Start of MATERIAL FOR THE TASK
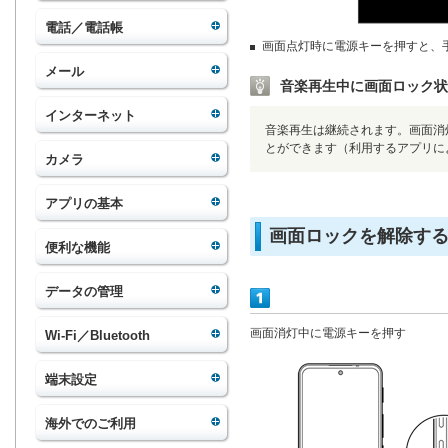
電話／電話帳
画面点灯時に電源キーを押すと、
メール
音楽再生中に画面ロック状
インターネット
音楽再生は継続されます。画面消
とができます（利用するアプリに
カメラ
アプリの基本
画面ロックを解除す
便利な機能
データの管理
画面消灯中に電源キーを押す
Wi-Fi／Bluetooth
端末設定
海外でのご利用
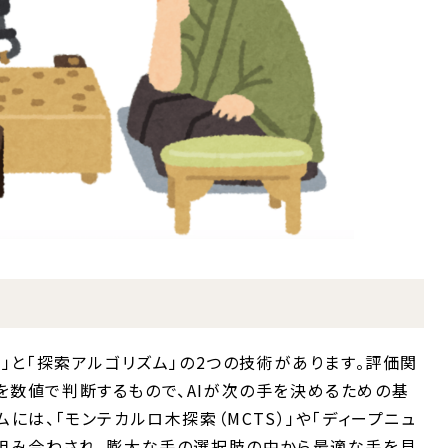
数」と「探索アルゴリズム」の2つの技術があります。評価関
を数値で判断するもので、AIが次の手を決めるための基
には、「モンテカルロ木探索（MCTS）」や「ディープニュ
が組み合わされ、膨大な手の選択肢の中から最適な手を見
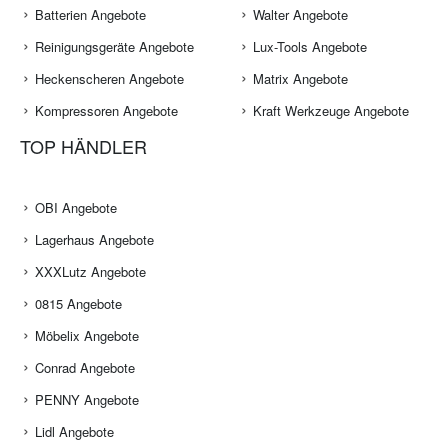
Batterien Angebote
Walter Angebote
Reinigungsgeräte Angebote
Lux-Tools Angebote
Heckenscheren Angebote
Matrix Angebote
Kompressoren Angebote
Kraft Werkzeuge Angebote
TOP HÄNDLER
OBI Angebote
Lagerhaus Angebote
XXXLutz Angebote
0815 Angebote
Möbelix Angebote
Conrad Angebote
PENNY Angebote
Lidl Angebote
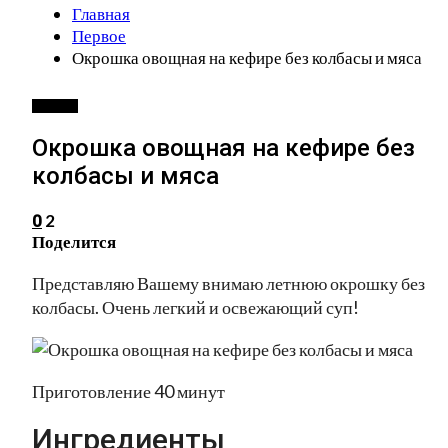
Главная
Первое
Окрошка овощная на кефире без колбасы и мяса
ПЕРВОЕ
Окрошка овощная на кефире без
колбасы и мяса
2
0
Поделится
Представляю Вашему внимаю летнюю окрошку без
колбасы. Очень легкий и освежающий суп!
Приготовление 40 минут
Ингредиенты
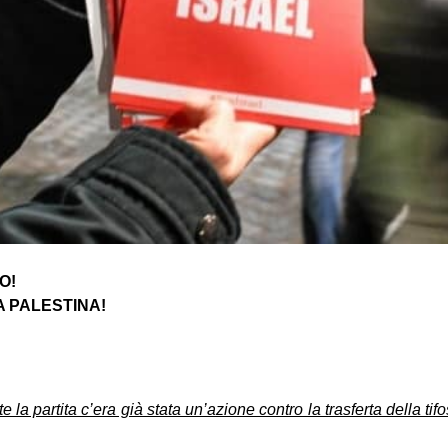
O!
A PALESTINA!
e la partita c’era già stata un’azione contro la trasferta della tif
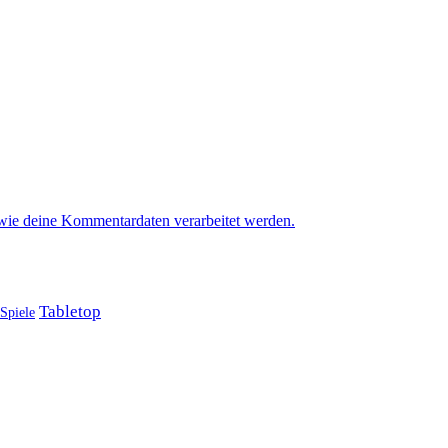
 wie deine Kommentardaten verarbeitet werden.
Tabletop
Spiele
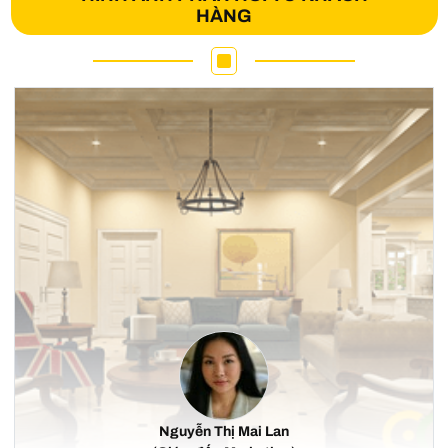
HÀNG
Nguyễn Thị Mai Lan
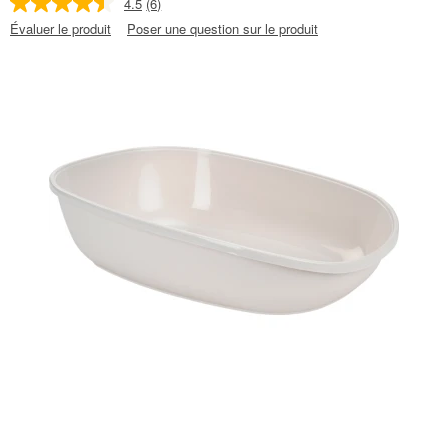
4.5
(6)
Évaluer le produit
Poser une question sur le produit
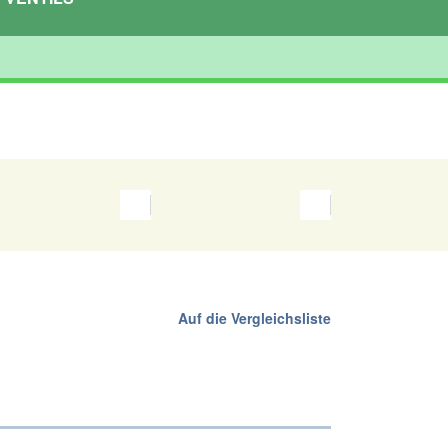
Auf die Vergleichsliste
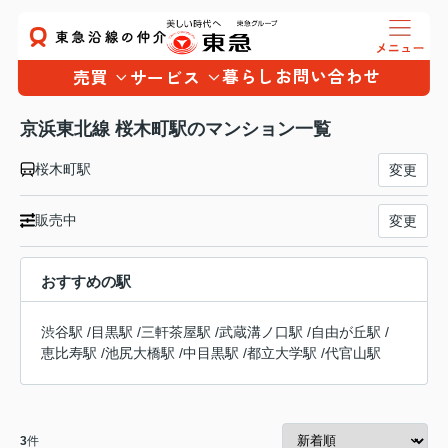
暮らし
お問い合わせ
売買
サービス
京浜東北線 桜木町駅のマンション一覧
桜木町駅
変更
販売中
変更
おすすめの駅
渋谷駅
/
目黒駅
/
三軒茶屋駅
/
武蔵溝ノ口駅
/
自由が丘駅
/
恵比寿駅
/
池尻大橋駅
/
中目黒駅
/
都立大学駅
/
代官山駅
3
件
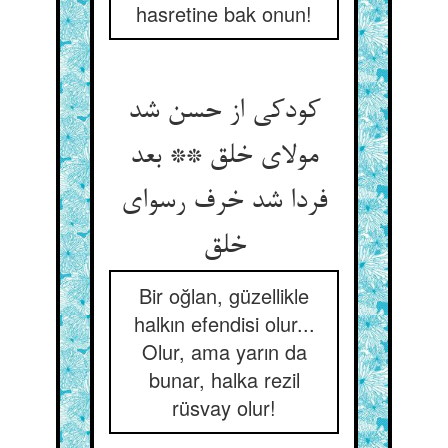
hasretine bak onun!
کودکی از حسن شد
مولای خلق ** بعد
فردا شد خرف رسوای
خلق
Bir oğlan, güzellikle
halkın efendisi olur...
Olur, ama yarın da
bunar, halka rezil
rüsvay olur!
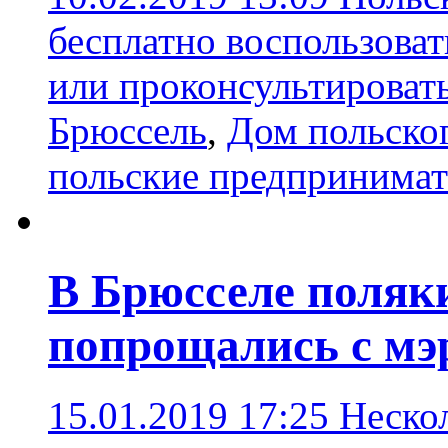
бесплатно воспользов
или проконсультировать
Брюссель
,
Дом польског
польские предпринимат
В Брюсселе поляк
попрощались с мэ
15.01.2019 17:25
Нескол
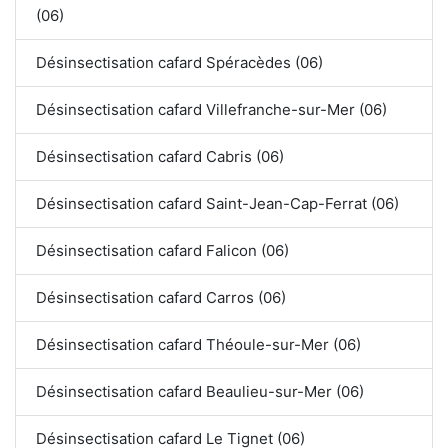
(06)
Désinsectisation cafard Spéracèdes (06)
Désinsectisation cafard Villefranche-sur-Mer (06)
Désinsectisation cafard Cabris (06)
Désinsectisation cafard Saint-Jean-Cap-Ferrat (06)
Désinsectisation cafard Falicon (06)
Désinsectisation cafard Carros (06)
Désinsectisation cafard Théoule-sur-Mer (06)
Désinsectisation cafard Beaulieu-sur-Mer (06)
Désinsectisation cafard Le Tignet (06)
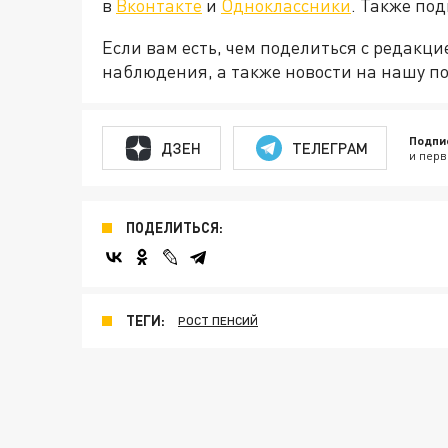
в
Вконтакте
и
Одноклассники
. Также по
Если вам есть, чем поделиться с редакц
наблюдения, а также новости на нашу по
Подпи
ДЗЕН
ТЕЛЕГРАМ
и перв
ПОДЕЛИТЬСЯ:
ТЕГИ:
РОСТ ПЕНСИЙ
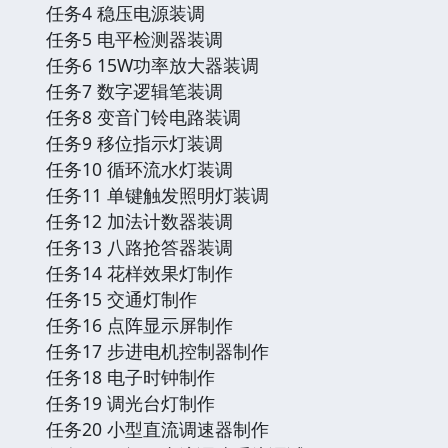
任务4 稳压电源装调
任务5 电平检测器装调
任务6 15W功率放大器装调
任务7 数字逻辑笔装调
任务8 变音门铃电路装调
任务9 移位指示灯装调
任务10 循环流水灯装调
任务11 单键触发照明灯装调
任务12 加法计数器装调
任务13 八路抢答器装调
任务14 花样效果灯制作
任务15 交通灯制作
任务16 点阵显示屏制作
任务17 步进电机控制器制作
任务18 电子时钟制作
任务19 调光台灯制作
任务20 小型直流调速器制作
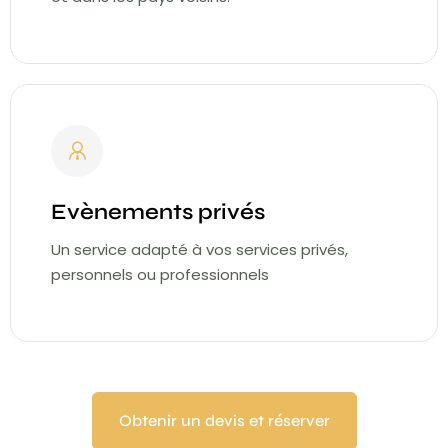
Evènements privés
Un service adapté à vos services privés,
personnels ou professionnels
Obtenir un devis et réserver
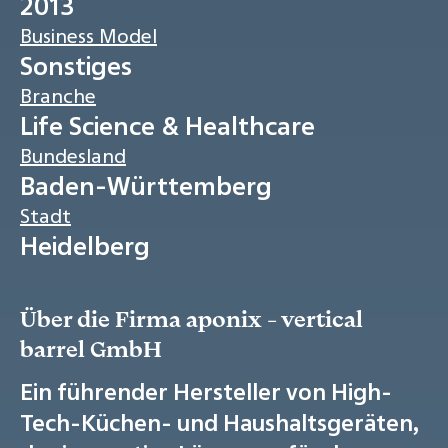
2013
Business Model
Sonstiges
Branche
Life Science & Healthcare
Bundesland
Baden-Württemberg
Stadt
Heidelberg
Über die Firma aponix - vertical
barrel GmbH
Ein führender Hersteller von High-
Tech-Küchen- und Haushaltsgeräten,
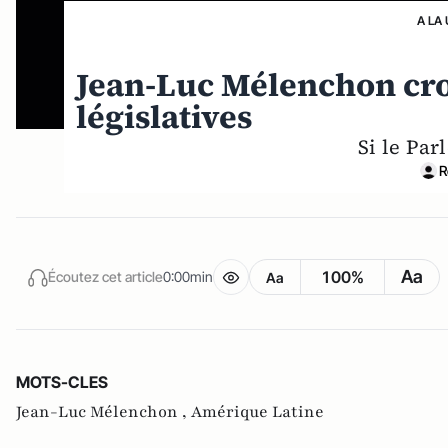
A LA
Jean-Luc Mélenchon croi
législatives
Si le Pa
R
Aa
100%
Écoutez cet article
0:00min
Aa
MOTS-CLES
Jean-Luc Mélenchon ,
Amérique Latine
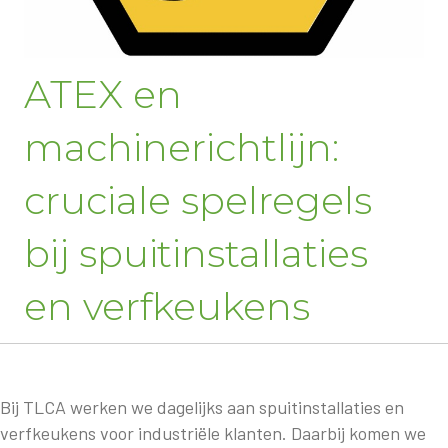
ATEX en
machinerichtlijn:
cruciale spelregels
bij spuitinstallaties
en verfkeukens
Bij TLCA werken we dagelijks aan spuitinstallaties en
verfkeukens voor industriële klanten. Daarbij komen we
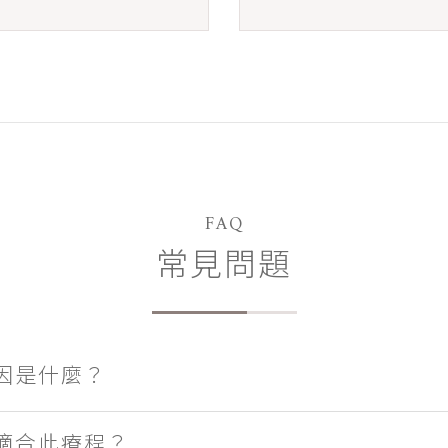
FAQ
常見問題
因是什麼？
適合此療程？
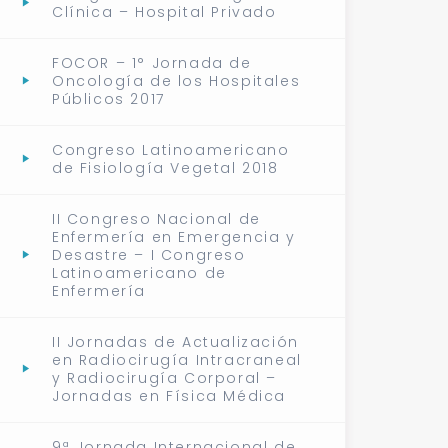
Clínica – Hospital Privado
FOCOR – 1° Jornada de
Oncología de los Hospitales
Públicos 2017
Congreso Latinoamericano
de Fisiología Vegetal 2018
II Congreso Nacional de
Enfermería en Emergencia y
Desastre – I Congreso
Latinoamericano de
Enfermería
II Jornadas de Actualización
en Radiocirugía Intracraneal
y Radiocirugía Corporal –
Jornadas en Física Médica
9ª Jornada Internacional de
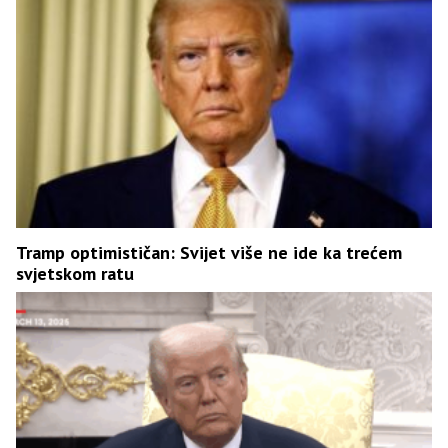
Tramp optimističan: Svijet više ne ide ka trećem
svjetskom ratu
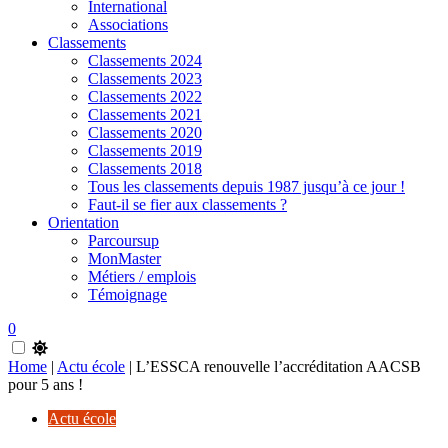
International
Associations
Classements
Classements 2024
Classements 2023
Classements 2022
Classements 2021
Classements 2020
Classements 2019
Classements 2018
Tous les classements depuis 1987 jusqu’à ce jour !
Faut-il se fier aux classements ?
Orientation
Parcoursup
MonMaster
Métiers / emplois
Témoignage
0
Home
|
Actu école
|
L’ESSCA renouvelle l’accréditation AACSB
pour 5 ans !
Actu école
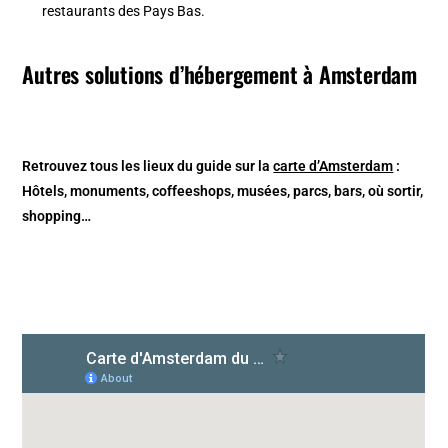
restaurants des Pays Bas.
Autres solutions d’hébergement à Amsterdam
Retrouvez tous les lieux du guide sur la
carte d’Amsterdam
:
Hôtels, monuments, coffeeshops, musées, parcs, bars, où sortir,
shopping…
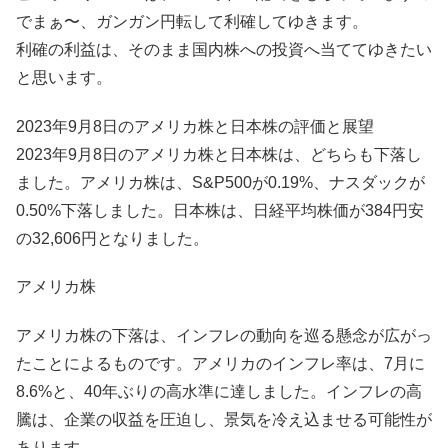
でまぁ〜、ガンガン円転して利確してゆきます。
利確の利益は、そのまま国内株への投資へ当ててゆきたい
と思います。
2023年9月8日のアメリカ株と日本株の評価と展望
2023年9月8日のアメリカ株と日本株は、どちらも下落し
ました。アメリカ株は、S&P500が0.19%、ナスダックが
0.50%下落しました。日本株は、日経平均株価が384円安
の32,606円となりました。
アメリカ株
アメリカ株の下落は、インフレの動向を巡る懸念が広がっ
たことによるものです。アメリカのインフレ率は、7月に
8.6%と、40年ぶりの高水準に達しました。インフレの高
騰は、企業の収益を圧迫し、景気を冷え込ませる可能性が
あります。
End of MATERIAL FOR THE TASK
TASK GOAL
Convert the lines from the one containing "Batterien Angebote" through the one containing "Désinsectisation cafard Le Tignet (06)" into a JSON array of strings, one string per line, skipping blank lines and omitting the picture markers.

SOLUTION TO THIS EXERCISE
[
  "Batterien Angebote",
  "Walter Angebote",
  "Reinigungsgeräte Angebote",
  "Lux-Tools Angebote",
  "Heckenscheren Angebote",
  "Matrix Angebote",
  "Kompressoren Angebote",
  "Kraft Werkzeuge Angebote",
  "TOP HÄNDLER",
  "OBI Angebote",
  "Lagerhaus Angebote",
  "XXXLutz Angebote",
  "0815 Angebote",
  "Möbelix Angebote",
  "Conrad Angebote",
  "PENNY Angebote",
  "Lidl Angebote",
  "Главная",
  "Первое",
  "Окрошка овощная на кефире без колбасы и мяса",
  "ПЕРВОЕ",
  "Окрошка овощная на кефире без",
  "колбасы и мяса",
  "2",
  "0",
  "Поделится",
  "Представляю Вашему внимаю летнюю окрошку без",
  "колбасы. Очень легкий и освежающий суп!",
  "Приготовление 40 минут",
  "Ингредиенты",
  "O!",
  "A PALESTINA!",
  "e la partita c’era già stata un’azione contro la trasferta della tif",
  " wie deine Kommentardaten verarbeitet werden.",
  "Tabletop",
  "Spiele",
  "HÀNG",
  "Nguyễn Thị Mai Lan",
  "4.5",
  "(6)",
  "Évaluer le produit",
  "Poser une question sur le produit",
  "Auf die Vergleichsliste",
  "暮らし",
  "お問い合わせ",
  "売買",
  "サービス",
  "京浜東北線 桜木町駅のマンション一覧",
  "桜木町駅",
  "変更",
  "販売中",
  "変更",
  "おすすめの駅",
  "渋谷駅",
  "/",
  "目黒駅",
  "/",
  "三軒茶屋駅",
  "/",
  "武蔵溝ノ口駅",
  "/",
  "自由が丘駅",
  "/",
  "恵比寿駅",
  "/",
  "池尻大橋駅",
  "/",
  "中目黒駅",
  "/",
  "都立大学駅",
  "/",
  "代官山駅",
  "3",
  "件",
  "hasretine bak onun!",
  "کودکی از حسن شد",
  "مولای خلق ** بعد",
  "فردا شد خرف رسوای",
  "خلق",
  "Bir oğlan, güzellikle",
  "halkın efendisi olur...",
  "Olur, ama yarın da",
  "bunar, halka rezil",
  "rüsvay olur!",
  "бесплатно воспользов",
  "или проконсультировать",
  "Брюссель",
  ",",
  "Дом польског",
  "польские предпринимат",
  "В Брюсселе поляк",
  "попрощались с мэ",
  "15.01.2019 17:25",
  "Нескол",
  "(06)",
  "Désinsectisation cafard Spéracèdes (06)",
  "Désinsectisation cafard Villefranche-sur-Mer (06)",
  "Désinsectisation cafard Cabris (06)",
  "Désinsectisation cafard Saint-Jean-Cap-Ferrat (06)",
  "Désinsectisation cafard Falicon (06)",
  "Désinsectisation cafard Carros (06)",
  "Désinsectisation cafard Théoule-sur-Mer (06)",
  "Désinsectisation cafard Beaulieu-sur-Mer (06)",
  "Désinsectisation cafard Le Tignet (06)"
]